» **Source text**:
⟨

Time for an engineering challenge! Students were tasked to make a “ball in cup” game. First, they decorated a cup.
Then we tied a wooden ball to a piece of yarn. The yarn was then tied to the cup. We took a critical look at the length of the string, noticing that balls with a longer string were more difficult to land in the cup…and also more of a hazard! Students tried to catch the ball in the cup with only using one hand….it sounds easier than it actually is! We worked to get the length of the string right, as well as give each student a lot of game space so that there were no head or teeth knocks….
Parents, you will be handed these games in car line tomorrow and may do as you wish with them…..in hindsight, a lighter ball would be a better idea 🙂
As one last Five Senses activity, Dr. Shelly Lee, an ophthalmologist (and retina specialist) from New Mexico, stopped by the kindergarten classroom to share some information about our eyes. She brought this fabulous model with moving pieces that was passed around to the students. I was thrilled when students correctly identified the pupil and iris. They even got to take apart the different layers of the eye and see what is inside!
Side note: Shelly and I went to Cate School together. We were in the same advisory group. Every few years we reconnect, with the reason for this most recent visit being the memorial service or our advisors wife. What I love about Shelly is the feeling of reconnecting after long periods of little or no conversation and the feeling like we just saw each other yesterday….
We had busy fingers at Friday Fun this past week. First, it was time to break out the sewing needles and sew a fall squash. Sewing is a fun and active way for students to build their fine motor skills.
These pumpkins are the first of several sewing projects the students will complete this year.
In the kitchen, students made spider sandwiches…yummy! This was the perfect opportunity for students to learn about the number of legs and eyes a spider has. They constructed their spider sandwiches using apple slices, almond butter, fruit leather, and mini chocolate chips. I love how these turned out! Better yet, the students ate almost every bite!

⟩

» **Stored data**:
⟨

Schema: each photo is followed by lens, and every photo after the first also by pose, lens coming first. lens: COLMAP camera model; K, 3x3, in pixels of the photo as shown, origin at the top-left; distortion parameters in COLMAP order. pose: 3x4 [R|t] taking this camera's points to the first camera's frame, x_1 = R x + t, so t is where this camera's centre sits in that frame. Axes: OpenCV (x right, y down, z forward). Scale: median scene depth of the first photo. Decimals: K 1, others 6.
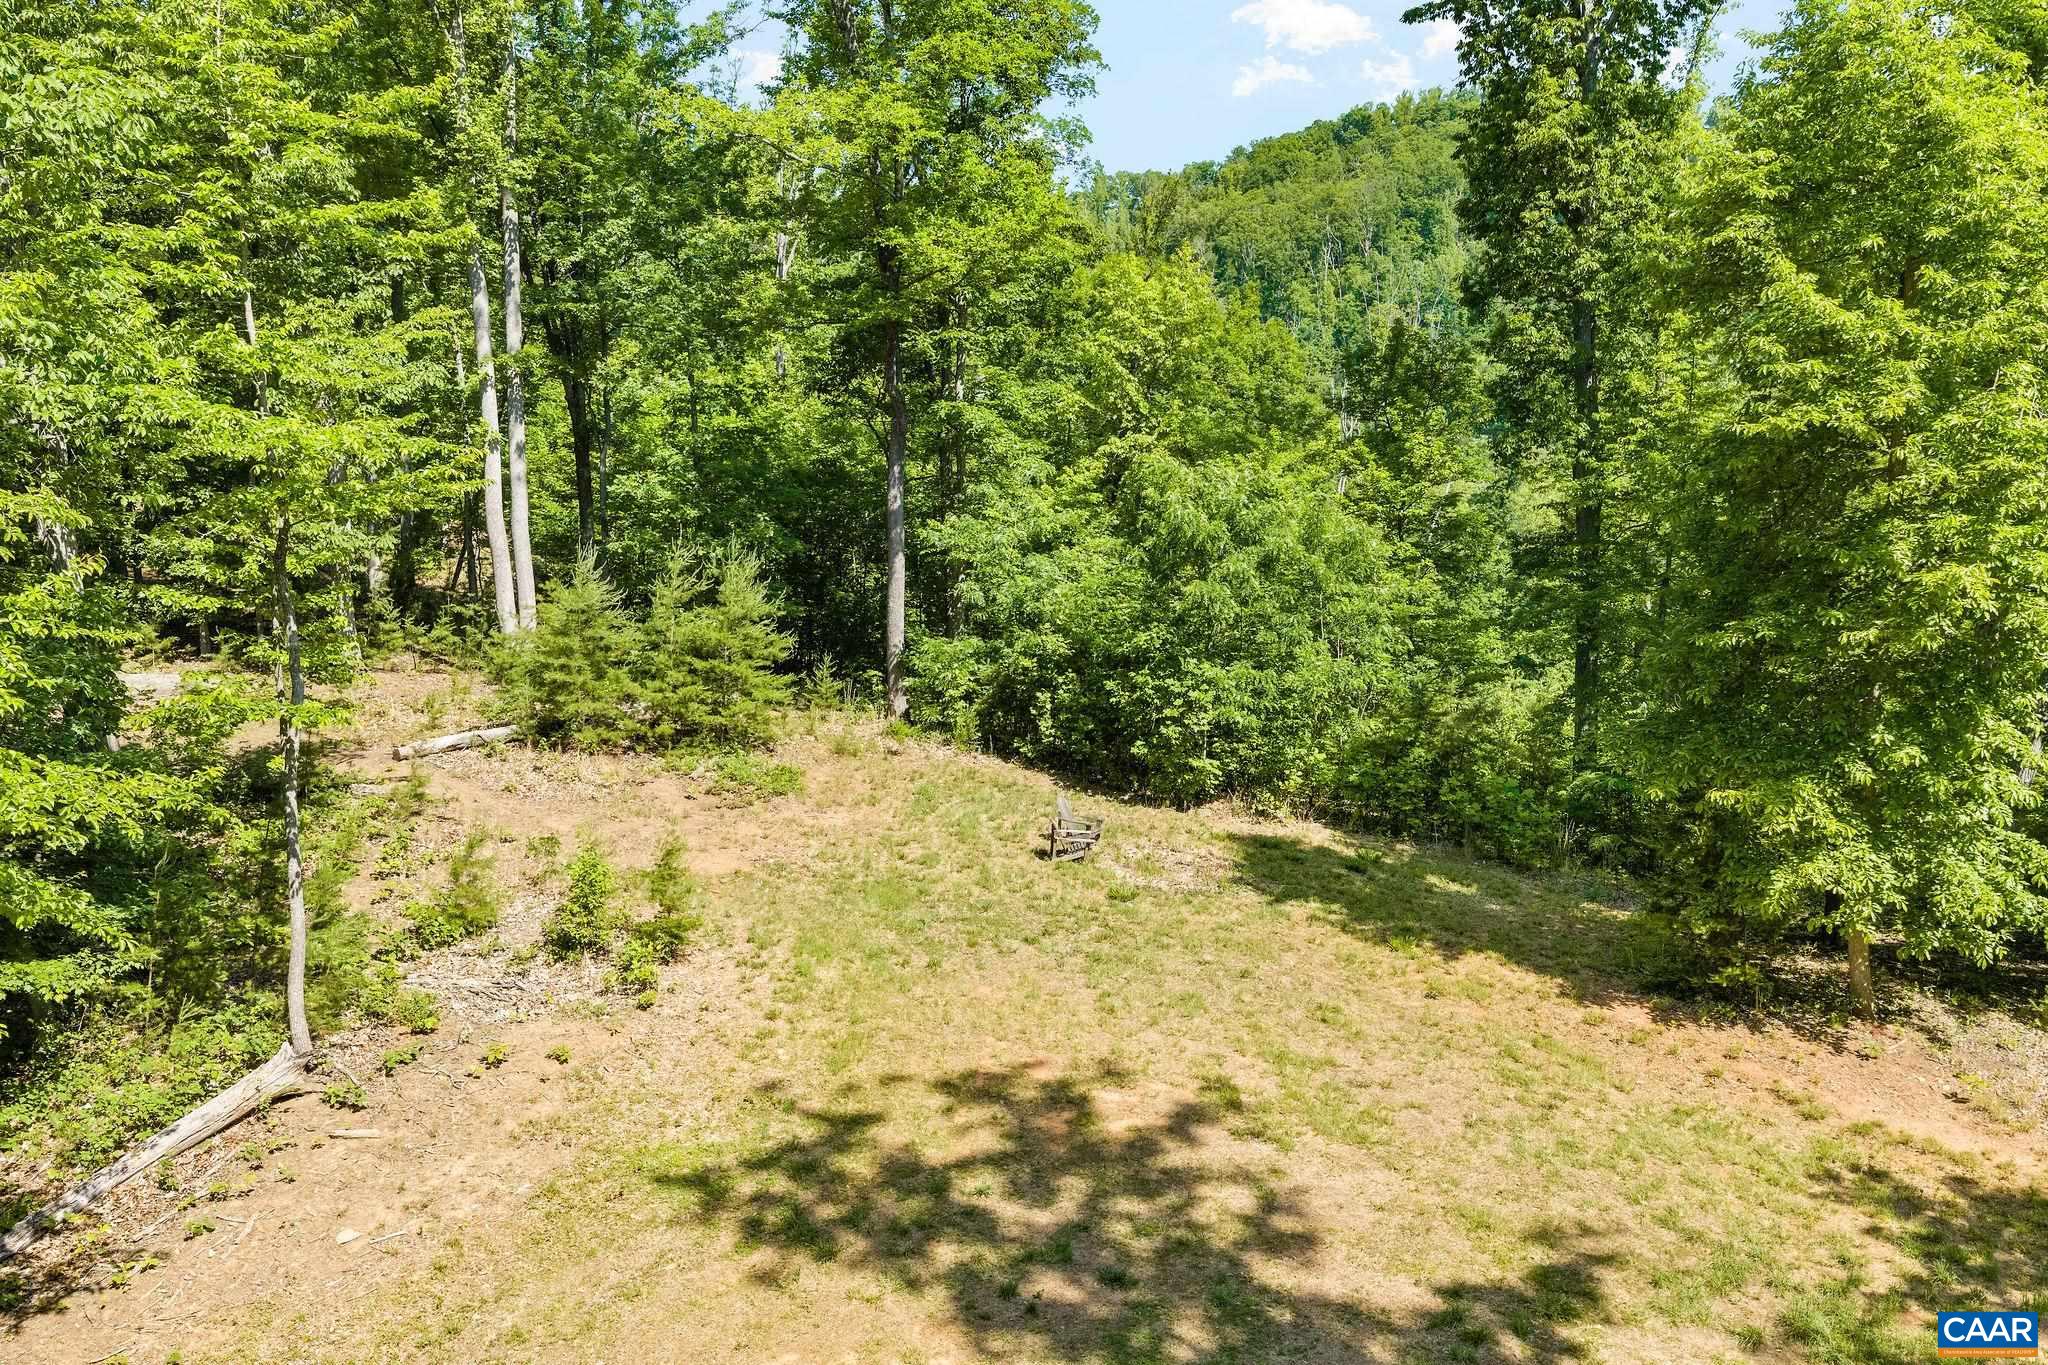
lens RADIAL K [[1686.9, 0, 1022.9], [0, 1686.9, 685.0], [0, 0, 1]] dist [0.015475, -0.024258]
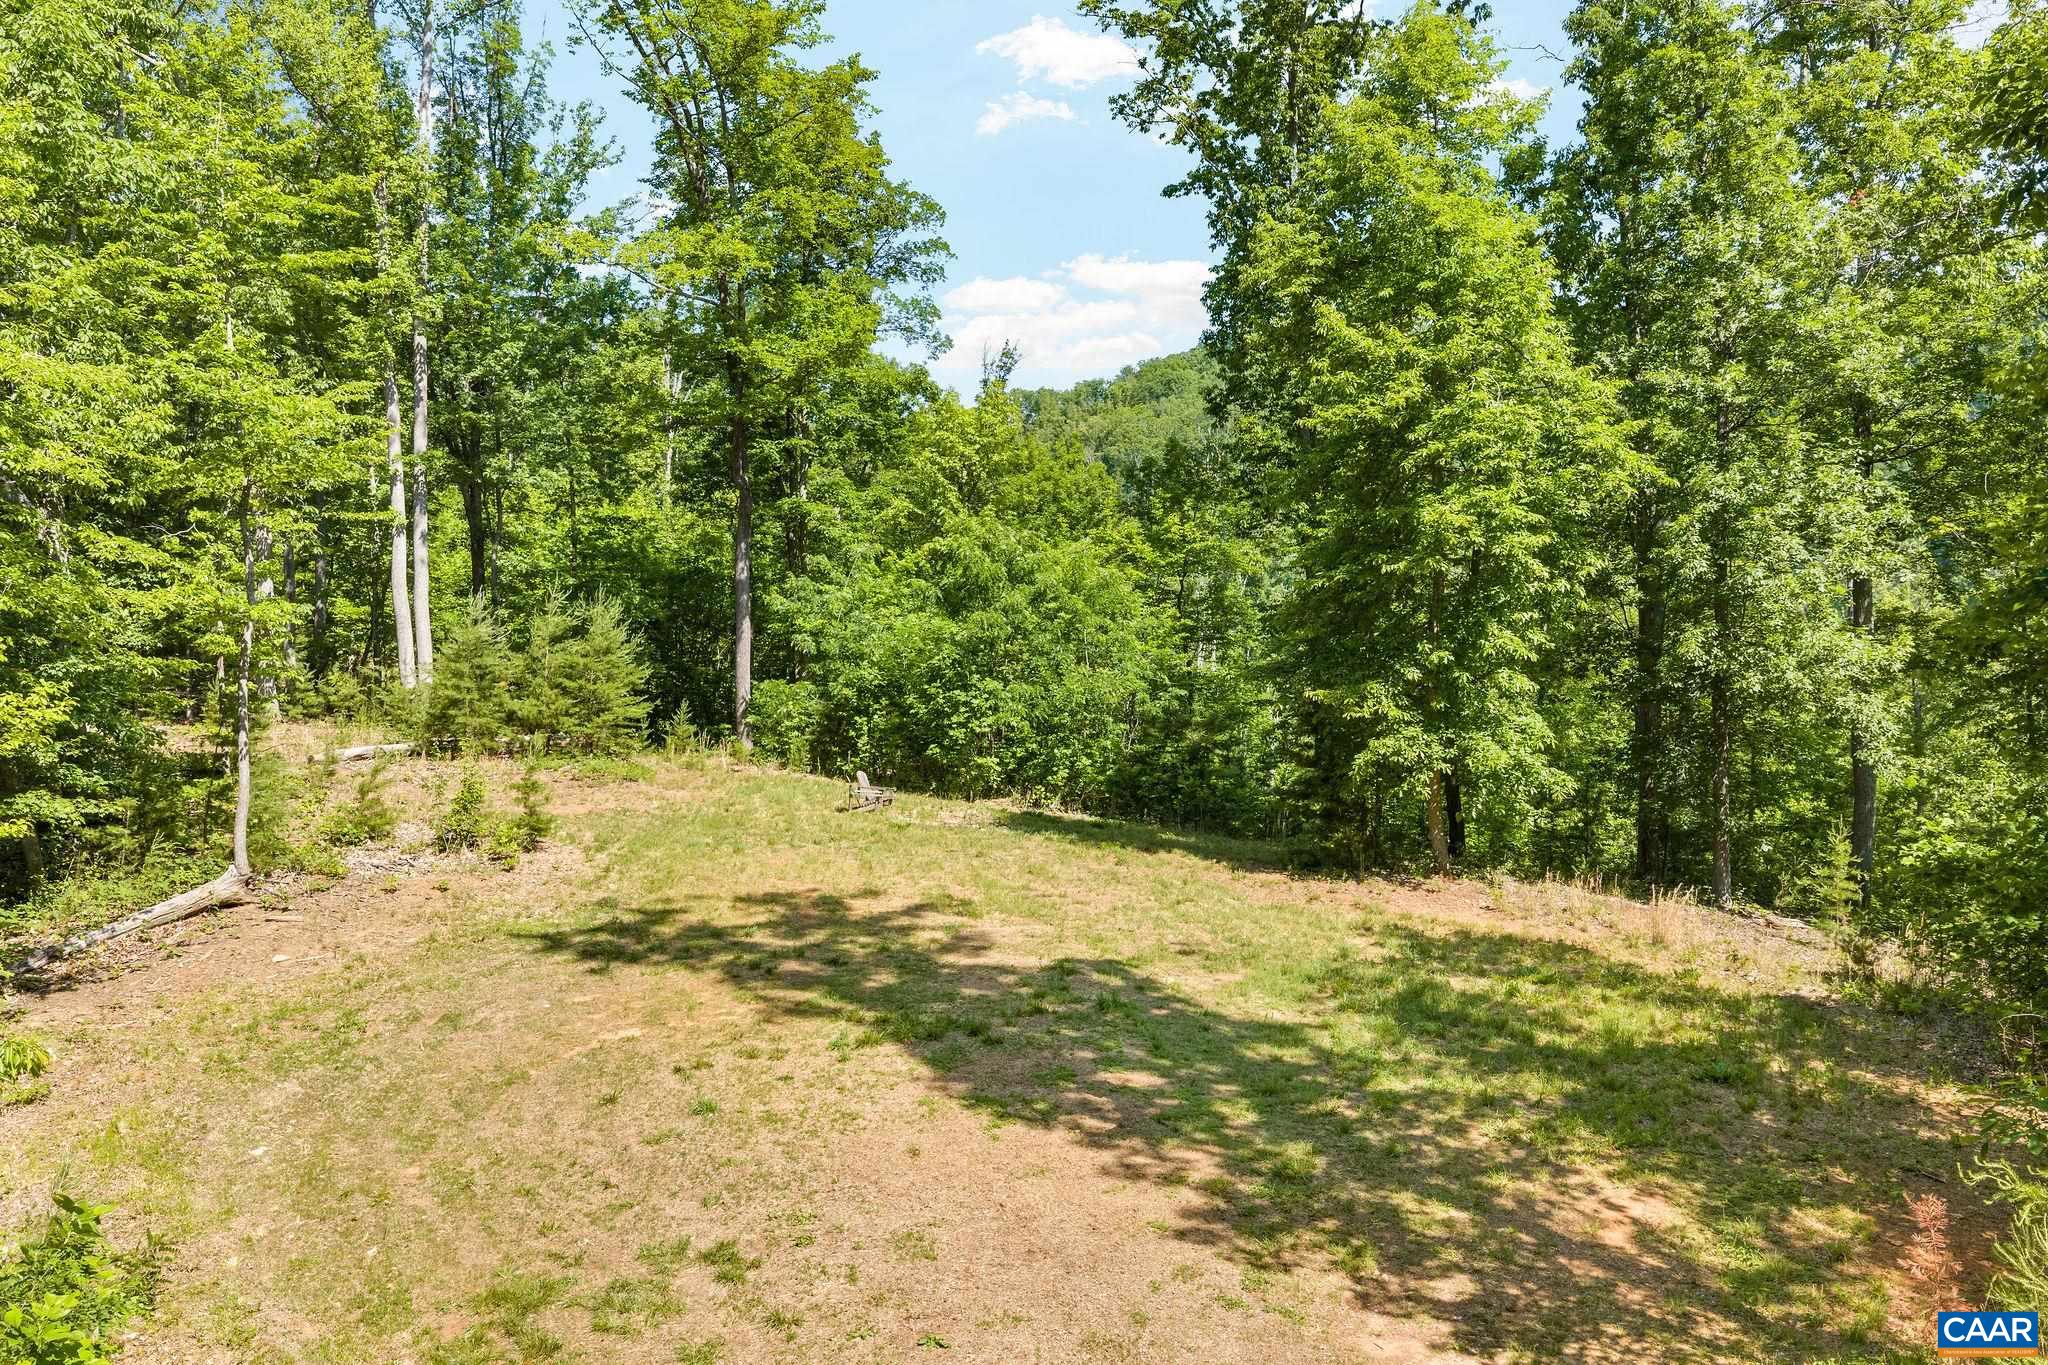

⟩

Set down everything in the kindergarten classroom post above, from "Side note: Shelly" down to "complete this year.", word for word.

» **Solution**:
Side note: Shelly and I went to Cate School together. We were in the same advisory group. Every few years we reconnect, with the reason for this most recent visit being the memorial service or our advisors wife. What I love about Shelly is the feeling of reconnecting after long periods of little or no conversation and the feeling like we just saw each other yesterday….
We had busy fingers at Friday Fun this past week. First, it was time to break out the sewing needles and sew a fall squash. Sewing is a fun and active way for students to build their fine motor skills.
These pumpkins are the first of several sewing projects the students will complete this year.